Personal information
- Born: September 19, 1984 (age 41) Milledgeville, Georgia, U.S.
- Listed height: 6 ft 4 in (1.93 m)
- Listed weight: 305 lb (138 kg)

Career information
- High school: Thomson (GA)
- College: Louisville
- NFL draft: 2008: undrafted

Career history
- St. Louis Rams (2008–2009); Philadelphia Eagles (2009)*; Florida Tuskers (2009); Omaha Nighthawks (2010); Sacramento Mountain Lions (2011);
- * Offseason or practice squad member only

= Willie Williams (defensive tackle) =

American football player (born 1984)

Willie Williams Jr. (born September 19, 1984) is an American former football defensive tackle. He was signed by the St. Louis Rams as an undrafted free agent in 2008. He played college football at Louisville.

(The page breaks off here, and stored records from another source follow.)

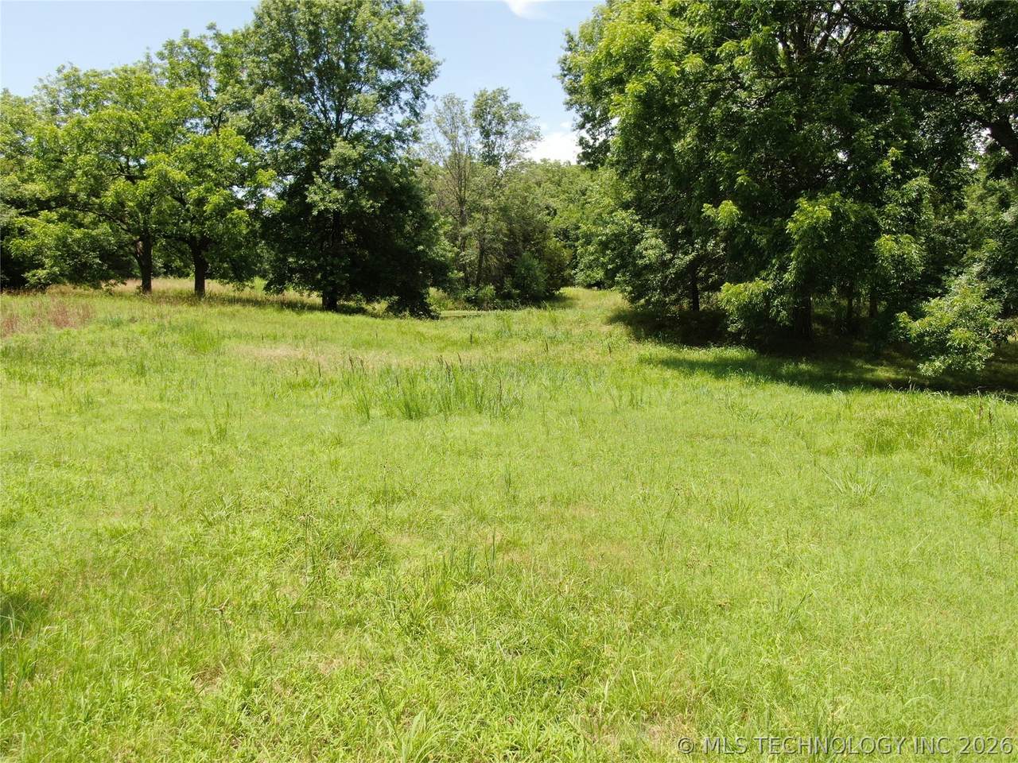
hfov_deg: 71.6
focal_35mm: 24
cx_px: 509
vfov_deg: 56.8
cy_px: 382
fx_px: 706
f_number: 2.8
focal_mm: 4.39
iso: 100
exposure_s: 1/640
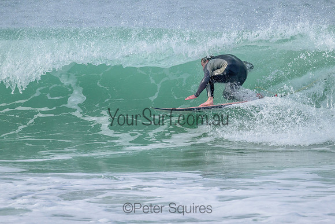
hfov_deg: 1.9
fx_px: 10245
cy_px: 72
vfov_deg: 1.2
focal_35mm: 1101
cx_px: 192
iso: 1250
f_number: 11
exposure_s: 1/1600
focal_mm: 800
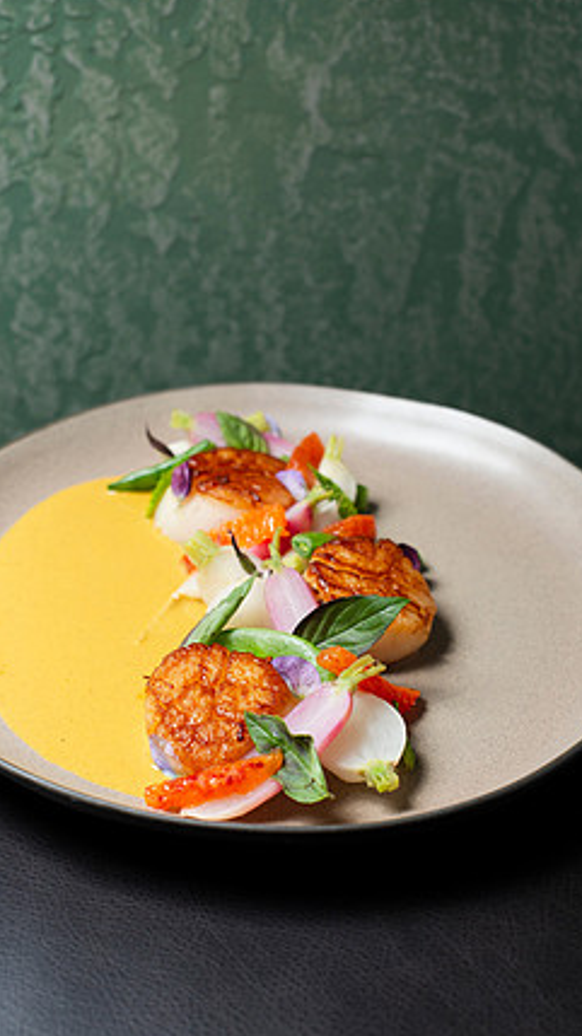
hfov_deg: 21.8
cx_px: 280
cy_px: 526
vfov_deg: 37.9
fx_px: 1510
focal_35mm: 55
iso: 250
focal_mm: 50
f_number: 5
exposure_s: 1/100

Williams was also a member of the Philadelphia Eagles, Florida Tuskers, Omaha Nighthawks, and Sacramento Mountain Lions.

==Early life==
Williams played high school football at Thomson High School, in Thomson, Georgia.

==College career==
Williams played two seasons at Louisville after transferring from Georgia Military College in Milledgeville, Georgia. In 2007, he played in 12 games with eight starts and had 31 tackles with 8 sacks. In 2006, he played in 11 games with one start as a junior and recorded 10 tackles with 3 sacks. Williams also had a stint at Hutchinson Community College in Hutchinson, Kansas.

==Professional career==
===St. Louis Rams===
Williams was signed by the St. Louis Rams as an undrafted free agent. He was waived on July 29, 2009.

===Philadelphia Eagles===
Williams was signed by the Philadelphia Eagles on August 1, 2009. He was waived on September 4, 2009.